文章目录
主要功能
检查JavaScript文件中的敏感数据,例如apikeys、accesstoken、authorizations和jwt等。
1.安装方式
git clone https://github.com/m4ll0k/SecretFinder.git
2.常用参数
参数 | 含义 | 用法 |
---|---|---|
-i | input 输入url | 网址(https://www.google.com/ )这种情况下参数-e必需 js链接(https://www.google.com/1.js) 文件夹(C:/Users/cong.chen/Desktop/aiswei2025) 本地文件(C:/Users\cong.chen/Desktop/aiswei2025/file.js) |
-e | extract 提取 | 提取页面中的所有 javascript 链接并处理 |
-o | output 输出 | 输出的文件,默认是output.html 如果参数值为cli则打印在控制台 |
-r | regex 正则 | 自定义正则表达式 |
-c | cookie | 添加cookie |
-g | ignore 忽略 | 忽略指定外部库提供的js |
3.示例
3.1分析整个域及其 JS 文件 结果打印在控制台
python SecretFinder.py -i https://www.baidu.com -e -o cli
3.2分析js链接 结果保存在文件a.html中
python SecretFinder.py -i https://pss.bdstatic.com/static/superman/js/lib/jquery-1-edb203c114.10.2.js -o a.html
3.3分析本地的js文件
python SecretFinder.py -i file:///C:/Users/cong.chen/Desktop/aiswei2025/test.js -o cli
或
-i C:\Users\cong.chen\Desktop\aiswei2025\test.js -o cli #修改后的代码(见下文)支持
-i C:/Users/cong.chen/Desktop/aiswei2025/test.js -o cli #修改后的代码支持
3.4分析本地的文件夹 修改后的代码(见下文)支持
python SecretFinder.py -i C:\Users\cong.chen\Desktop\aiswei2025\* -o cli
限定后缀
python SecretFinder.py -i C:\Users\cong.chen\Desktop\aiswei2025\*.js -o cli
3.5使用自己的正则表达式
python SecretFinder.py -i https://pss.bdstatic.com/static/superman/js/lib/jquery-1-edb203c114.10.2.js -o cli -r password\s*[`=:\"]+\s*[^\s]
4.代码修改说明
记录修改内容,方便后续修改
4.1 修改正则
.+?表示至少匹配一个,原代码会出现如果匹配内容单独一行时无法匹配到,改为.*?
直接拼接正则表达式,如果正则表达式中类似()这种特殊字符会报错,添加re.escape()处理
4.2 修复传入本地文件夹路径时的问题
传入的参数是本地文件夹路径时,原代码会因为windows路径分隔符问题报错,并且遍历文件夹时只遍历当前目录下的文件,未进行递归查找,修复了这两个问题,并且添加了按后缀查找功能。
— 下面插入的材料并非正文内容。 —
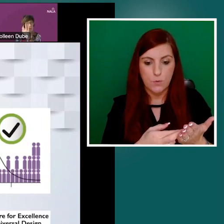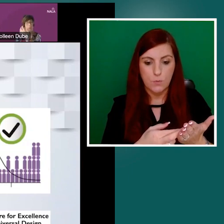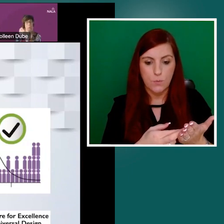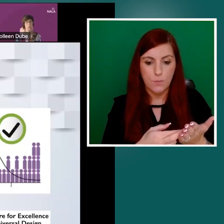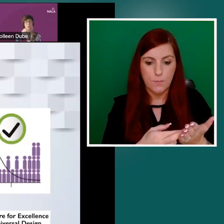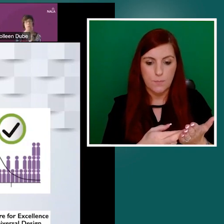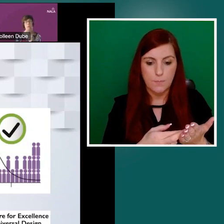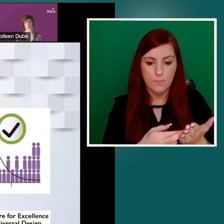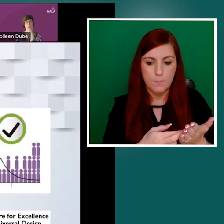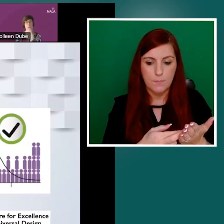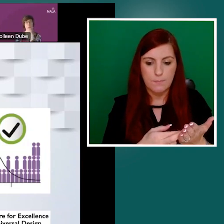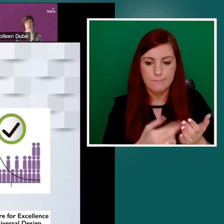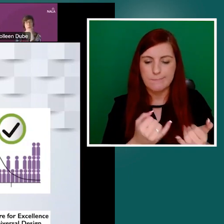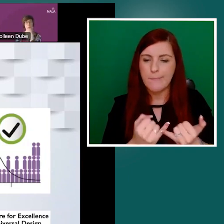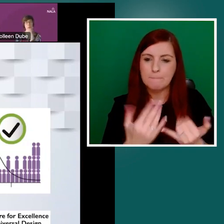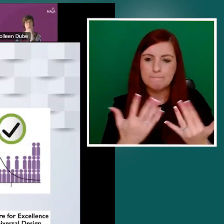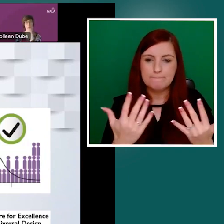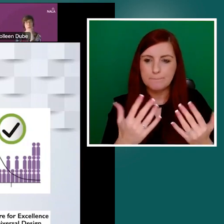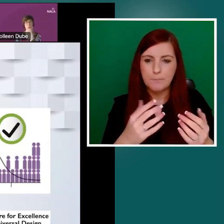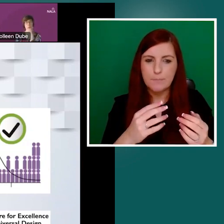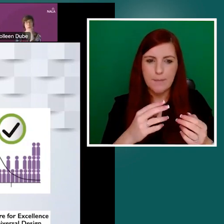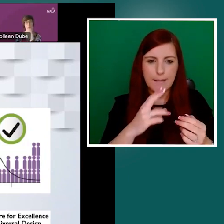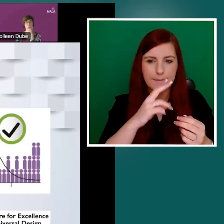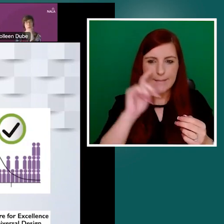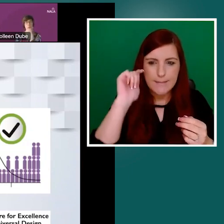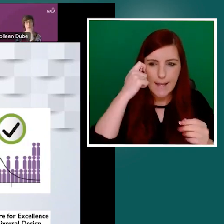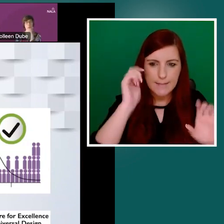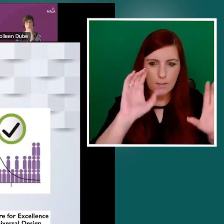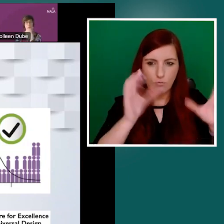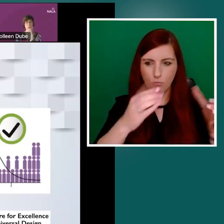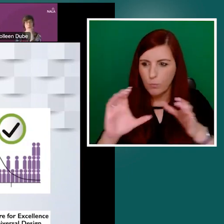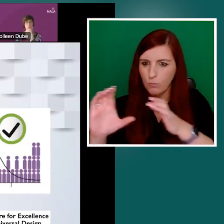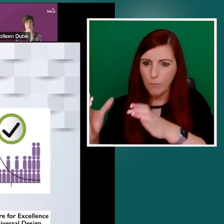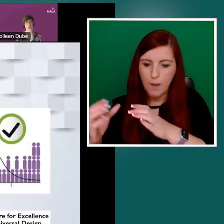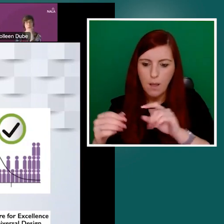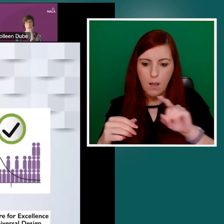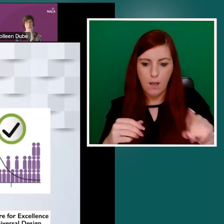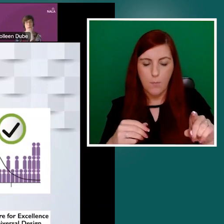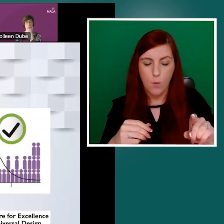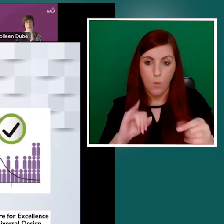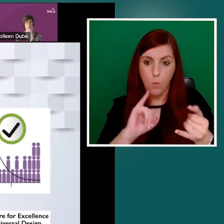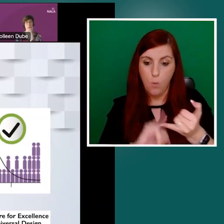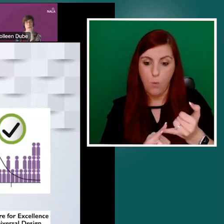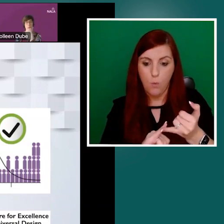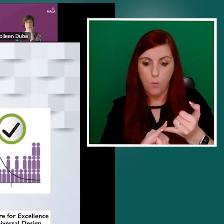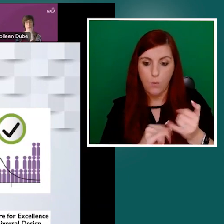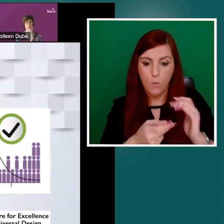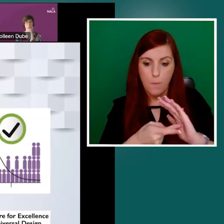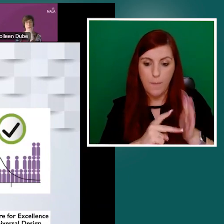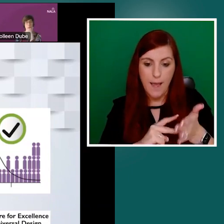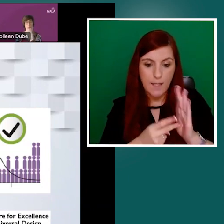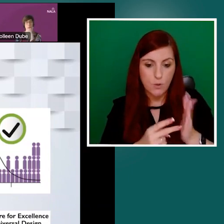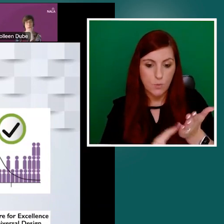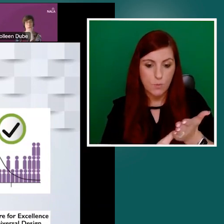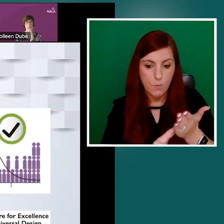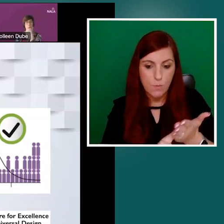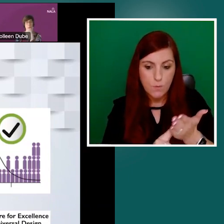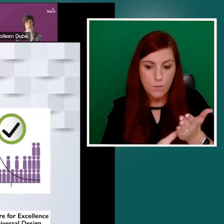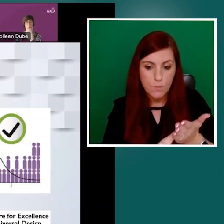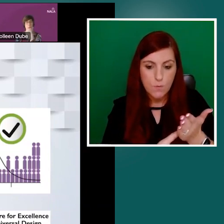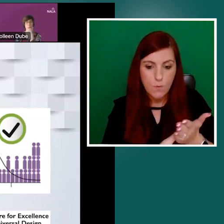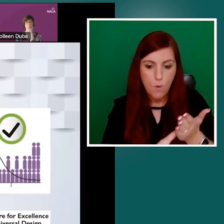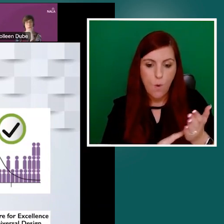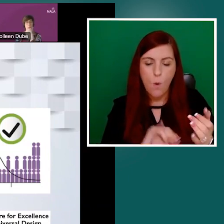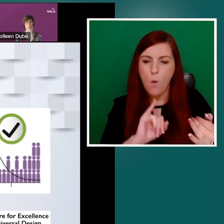You would oversample the people that are at the tails of a distribution curve. Those people who may be representing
示例见3.4
4.3 修复传入本地文件时的问题
传入的参数是本地文件时,原代码会因为windows路径分隔符问题报错,修复问题
5.代码
附修改后的代码文件
#!/usr/bin/env python
# SecretFinder - Tool for discover apikeys/accesstokens and sensitive data in js file
# based on LinkFinder - github.com/GerbenJavado
# By m4ll0k (@m4ll0k2) github.com/m4ll0k
import os,sys
if not sys.version_info.major >= 3:
print("[ + ] Run this tool with python version 3.+")
sys.exit(0)
os.environ["BROWSER"] = "open"
import re
import glob
import argparse
import jsbeautifier
import webbrowser
import subprocess
import base64
import requests
import string
import random
from html import escape
import urllib3
import xml.etree.ElementTree
# disable warning
urllib3.disable_warnings(urllib3.exceptions.InsecureRequestWarning)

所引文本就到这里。